■ **WORK ORDER**: Convert the items, from the start through the line that contains "- **Total time to live app**: ~3 minutes", into a Markdown table with the columns Row and Line, leaving out blank lines.

[[ SOURCE RECORDS, beginning ]]

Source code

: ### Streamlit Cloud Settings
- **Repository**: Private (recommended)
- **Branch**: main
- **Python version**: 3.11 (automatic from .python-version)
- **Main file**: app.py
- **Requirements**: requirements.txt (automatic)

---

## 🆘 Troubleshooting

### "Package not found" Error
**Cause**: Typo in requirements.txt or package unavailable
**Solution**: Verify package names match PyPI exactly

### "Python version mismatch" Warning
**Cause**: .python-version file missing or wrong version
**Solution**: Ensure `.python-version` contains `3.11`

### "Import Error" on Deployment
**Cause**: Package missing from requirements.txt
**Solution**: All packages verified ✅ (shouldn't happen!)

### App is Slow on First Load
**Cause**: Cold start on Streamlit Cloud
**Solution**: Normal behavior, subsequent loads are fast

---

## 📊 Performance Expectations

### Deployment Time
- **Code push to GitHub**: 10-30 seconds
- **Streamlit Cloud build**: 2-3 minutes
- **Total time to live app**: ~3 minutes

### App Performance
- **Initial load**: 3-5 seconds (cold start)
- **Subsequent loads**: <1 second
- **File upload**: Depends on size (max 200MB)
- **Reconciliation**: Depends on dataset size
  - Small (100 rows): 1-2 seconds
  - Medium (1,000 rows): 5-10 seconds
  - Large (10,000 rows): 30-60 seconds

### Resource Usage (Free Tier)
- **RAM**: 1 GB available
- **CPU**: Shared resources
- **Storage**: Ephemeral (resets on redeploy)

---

[[ SOURCE RECORDS, end ]]

■ **YOUR RESPONSE**:
| Row | Line |
|---|---|
| 1 | Source code |
| 2 | : ### Streamlit Cloud Settings |
| 3 | - **Repository**: Private (recommended) |
| 4 | - **Branch**: main |
| 5 | - **Python version**: 3.11 (automatic from .python-version) |
| 6 | - **Main file**: app.py |
| 7 | - **Requirements**: requirements.txt (automatic) |
| 8 | --- |
| 9 | ## 🆘 Troubleshooting |
| 10 | ### "Package not found" Error |
| 11 | **Cause**: Typo in requirements.txt or package unavailable |
| 12 | **Solution**: Verify package names match PyPI exactly |
| 13 | ### "Python version mismatch" Warning |
| 14 | **Cause**: .python-version file missing or wrong version |
| 15 | **Solution**: Ensure `.python-version` contains `3.11` |
| 16 | ### "Import Error" on Deployment |
| 17 | **Cause**: Package missing from requirements.txt |
| 18 | **Solution**: All packages verified ✅ (shouldn't happen!) |
| 19 | ### App is Slow on First Load |
| 20 | **Cause**: Cold start on Streamlit Cloud |
| 21 | **Solution**: Normal behavior, subsequent loads are fast |
| 22 | --- |
| 23 | ## 📊 Performance Expectations |
| 24 | ### Deployment Time |
| 25 | - **Code push to GitHub**: 10-30 seconds |
| 26 | - **Streamlit Cloud build**: 2-3 minutes |
| 27 | - **Total time to live app**: ~3 minutes |